**Prompt**
The entries below contain pictures. Write out only the lines from the line with "cx_px: -697" up to and including the line with "focal_mm: 12.56", exactly, without them.

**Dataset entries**
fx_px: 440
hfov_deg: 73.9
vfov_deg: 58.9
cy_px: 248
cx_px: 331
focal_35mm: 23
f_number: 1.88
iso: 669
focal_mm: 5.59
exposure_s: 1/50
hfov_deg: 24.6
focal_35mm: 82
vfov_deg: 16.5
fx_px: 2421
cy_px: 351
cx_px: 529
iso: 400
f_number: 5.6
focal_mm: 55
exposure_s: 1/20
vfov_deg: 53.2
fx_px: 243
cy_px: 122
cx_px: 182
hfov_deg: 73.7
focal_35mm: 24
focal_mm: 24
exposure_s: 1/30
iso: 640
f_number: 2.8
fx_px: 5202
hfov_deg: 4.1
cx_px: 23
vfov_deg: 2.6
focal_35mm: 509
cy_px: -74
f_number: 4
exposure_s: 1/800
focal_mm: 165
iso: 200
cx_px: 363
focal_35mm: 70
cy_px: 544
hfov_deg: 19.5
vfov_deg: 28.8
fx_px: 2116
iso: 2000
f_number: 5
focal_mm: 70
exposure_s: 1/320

* * *

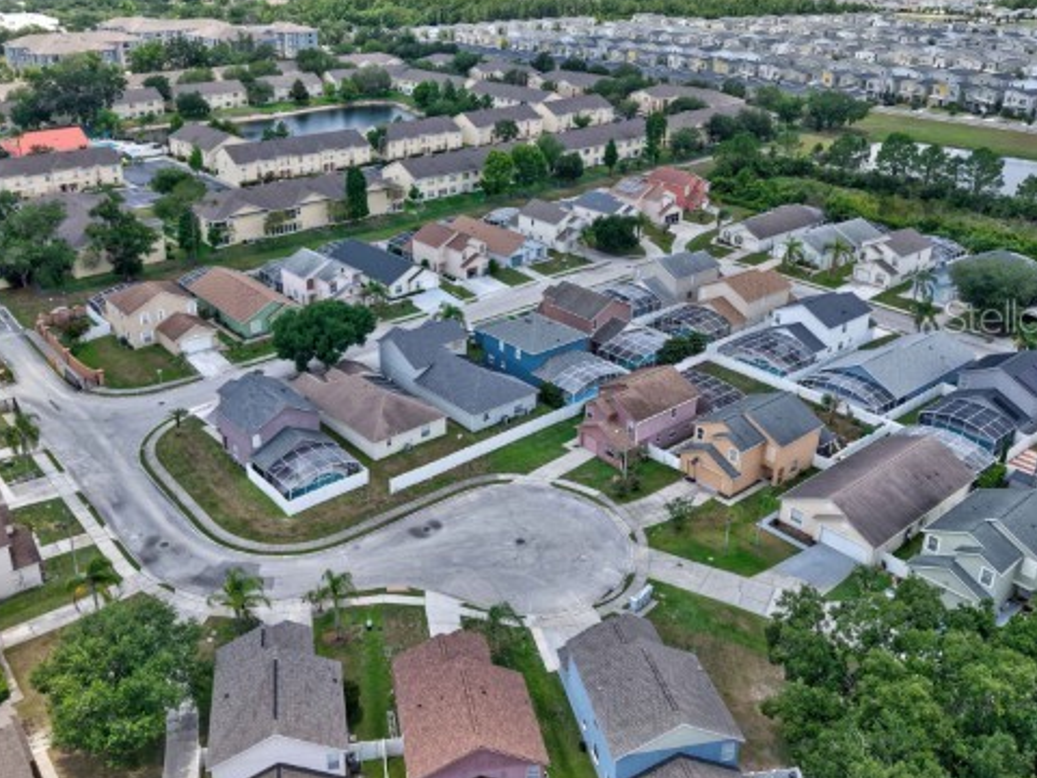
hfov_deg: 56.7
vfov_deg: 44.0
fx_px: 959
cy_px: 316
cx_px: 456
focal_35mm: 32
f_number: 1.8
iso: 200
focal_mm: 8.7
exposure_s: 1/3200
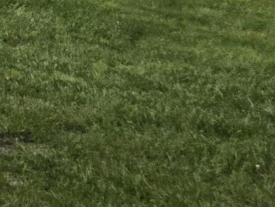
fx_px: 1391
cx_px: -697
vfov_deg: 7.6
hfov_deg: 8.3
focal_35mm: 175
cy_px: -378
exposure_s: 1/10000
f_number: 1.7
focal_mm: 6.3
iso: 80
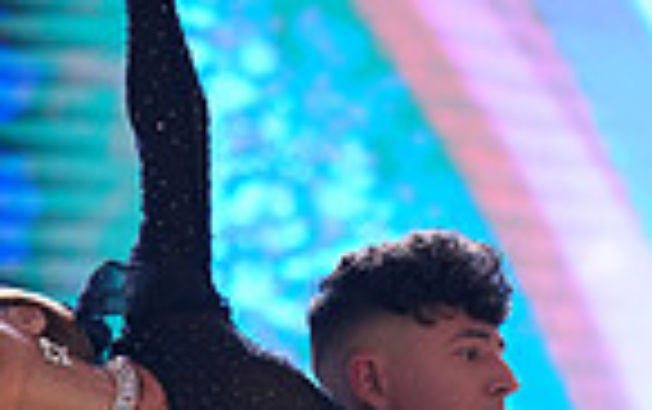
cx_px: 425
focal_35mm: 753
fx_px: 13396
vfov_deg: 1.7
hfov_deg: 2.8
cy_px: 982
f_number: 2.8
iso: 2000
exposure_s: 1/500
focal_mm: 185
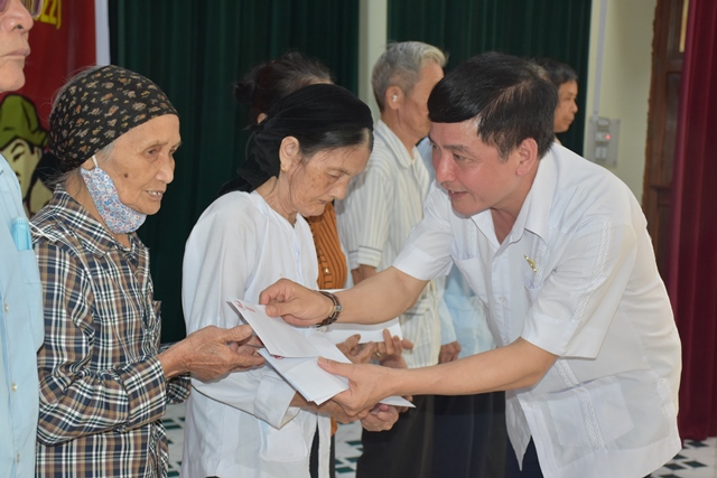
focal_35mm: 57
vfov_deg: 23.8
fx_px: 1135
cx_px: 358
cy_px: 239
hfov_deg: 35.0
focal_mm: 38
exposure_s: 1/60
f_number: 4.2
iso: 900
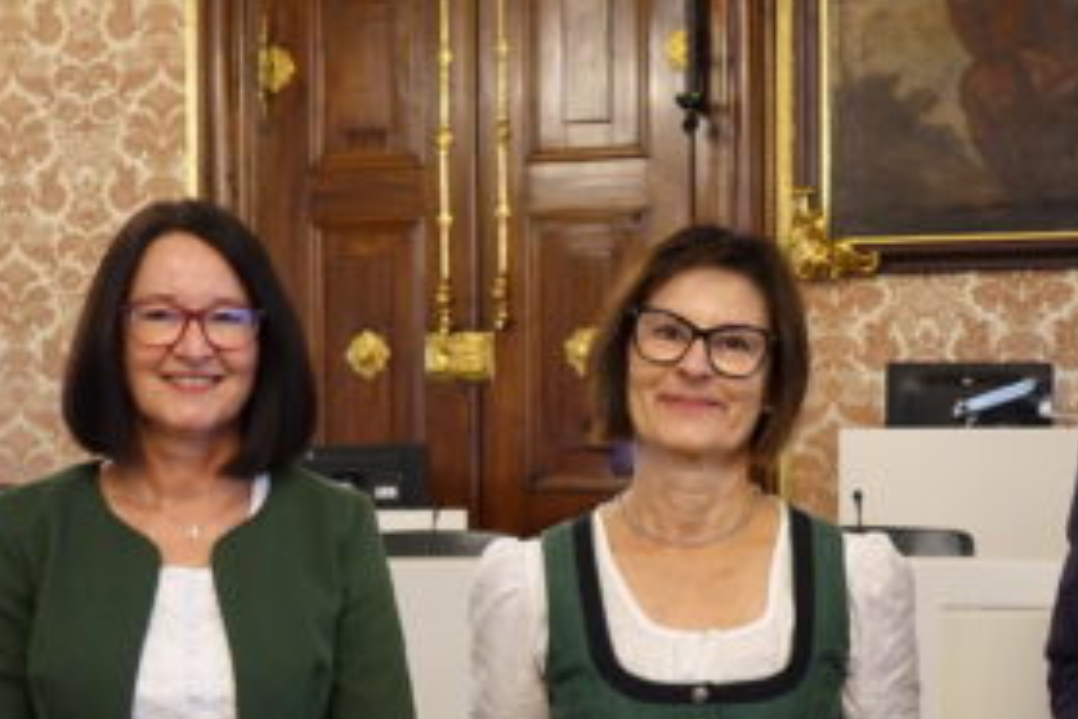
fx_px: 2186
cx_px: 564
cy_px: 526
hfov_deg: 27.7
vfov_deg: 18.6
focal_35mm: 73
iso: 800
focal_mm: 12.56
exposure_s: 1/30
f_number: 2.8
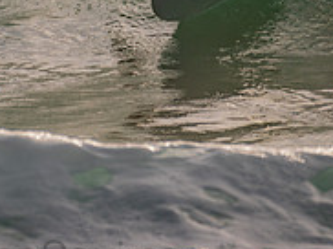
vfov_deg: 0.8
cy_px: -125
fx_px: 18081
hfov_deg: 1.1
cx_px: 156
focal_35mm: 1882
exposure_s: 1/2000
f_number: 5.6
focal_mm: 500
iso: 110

**Solution to this task**
cx_px: -697
vfov_deg: 7.6
hfov_deg: 8.3
focal_35mm: 175
cy_px: -378
exposure_s: 1/10000
f_number: 1.7
focal_mm: 6.3
iso: 80
cx_px: 425
focal_35mm: 753
fx_px: 13396
vfov_deg: 1.7
hfov_deg: 2.8
cy_px: 982
f_number: 2.8
iso: 2000
exposure_s: 1/500
focal_mm: 185
focal_35mm: 57
vfov_deg: 23.8
fx_px: 1135
cx_px: 358
cy_px: 239
hfov_deg: 35.0
focal_mm: 38
exposure_s: 1/60
f_number: 4.2
iso: 900
fx_px: 2186
cx_px: 564
cy_px: 526
hfov_deg: 27.7
vfov_deg: 18.6
focal_35mm: 73
iso: 800
focal_mm: 12.56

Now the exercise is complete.